I have been teaching Corporate Finance I, the introductory Finance course at Ramapo College’s business school, since 1985. In the textbook’s chapter on interest rates, which is a standard discussion in all textbooks, students learn that the following equation, r = r* + IP. In other words, the nominal interest, rate, r, the rate earned on risk-free debt (such as three month U.S. Treasury bills) equals the real rate of interest (the rate mutually agreed upon by borrowers and lenders in a free market) plus an inflation premium. (For non-risk free debt there are additional premiums, liquidity, default, etc.)
Introductory finance textbooks use 2% as the real rate. Some may even use 3%. Nevertheless, the inflation premium is usually estimated to be the latest annual increase in the Consumer Price Index (CPI). For the past 12 months the CPI increased 2%. So if we substitute these numbers in the equation, savers should be getting approximately 4% on their savings accounts and money market accounts. Instead, the American people are getting no more than 1%. The one-year T-bill rate is currently yielding .13 percent, virtually nothing, when it should be yielding about 4 percent. (See www.money-rates.com for a rundown of interest rates banks and money funds are offering savers.)
Why is this happening? For the past five years, the Federal Reserve, which has the legal authority to create money “out of thin air,” has flooded the financial system with more than $2 trillion of new money; the primary effect of so-called quantitative easing has been to drive down all interest rates, including short-term rates to almost zero.
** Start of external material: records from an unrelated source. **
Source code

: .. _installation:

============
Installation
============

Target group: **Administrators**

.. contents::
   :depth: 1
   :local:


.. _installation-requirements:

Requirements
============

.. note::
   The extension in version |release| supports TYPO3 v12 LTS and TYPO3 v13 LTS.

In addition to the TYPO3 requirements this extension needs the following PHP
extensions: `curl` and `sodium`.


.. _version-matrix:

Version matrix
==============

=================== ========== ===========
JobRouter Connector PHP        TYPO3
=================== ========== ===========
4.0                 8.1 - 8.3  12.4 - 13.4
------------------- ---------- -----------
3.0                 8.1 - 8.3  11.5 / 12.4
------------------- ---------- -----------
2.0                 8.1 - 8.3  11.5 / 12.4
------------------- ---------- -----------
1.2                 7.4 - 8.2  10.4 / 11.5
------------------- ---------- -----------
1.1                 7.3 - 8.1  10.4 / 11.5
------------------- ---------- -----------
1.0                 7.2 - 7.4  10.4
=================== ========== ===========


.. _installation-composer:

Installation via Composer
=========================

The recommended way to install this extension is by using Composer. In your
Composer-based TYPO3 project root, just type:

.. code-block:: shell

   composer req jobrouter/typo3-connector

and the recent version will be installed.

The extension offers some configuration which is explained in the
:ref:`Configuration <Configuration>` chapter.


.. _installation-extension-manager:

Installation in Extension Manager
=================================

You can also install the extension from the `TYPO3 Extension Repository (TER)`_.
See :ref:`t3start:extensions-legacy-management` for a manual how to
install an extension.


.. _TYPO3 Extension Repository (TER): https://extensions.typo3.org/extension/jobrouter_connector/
How long will the American people allow their savings’ returns to be looted in the name of monetary “stimulus”? With the recent Cyprus bank closings and the confiscation of large depositors’ funds by the government to shore up the shaky fractional reserve banking system (see Joe Salerno’s essay and a warning by a financial journalist that money market funds are “dangerous” places to have your money , there is ample justification for the American people to demand higher interest rates on their savings accounts and an end to the Federal Reserve’s monetary manipulations that transfer wealth from low and middle income savers to the banks and the nation’s financial elites and the federal government.
In short, is your “mattress” a better—and safer–place to keep your extra cash instead of a bank and money market fund? Should the American people do what is in their power, withdraw virtually all their funds from the financial system until we have “normal” interest rates? After all, how long will the American people keep subsidizing the federal government’s trillion dollar deficits and the fiscal irresponsibility of Congress and the Obama administration?
As retired economics professor Dom Armentano wrote last November (http://lewrockwell.com/armentano-d/armentano31.1.html), “The current Federal Reserve policy of quantitative easing props up the value of government securities and subsidizes U.S. borrowing and it does this at the expense of working and retired people who will continue to earn next to nothing on their bank savings accounts and CDs. This policy is inefficient and immoral and it should end. In addition, some economists believe (with good reason) that the U.S. Treasuries market has now become the biggest asset bubble in financial history. If and when it crashes, it will make the so-called ‘fiscal cliff’ problem look like a walk in the park.”
It’s up to the American people to end the greatest experiment in financial lunacy in our history. Are they up to the task?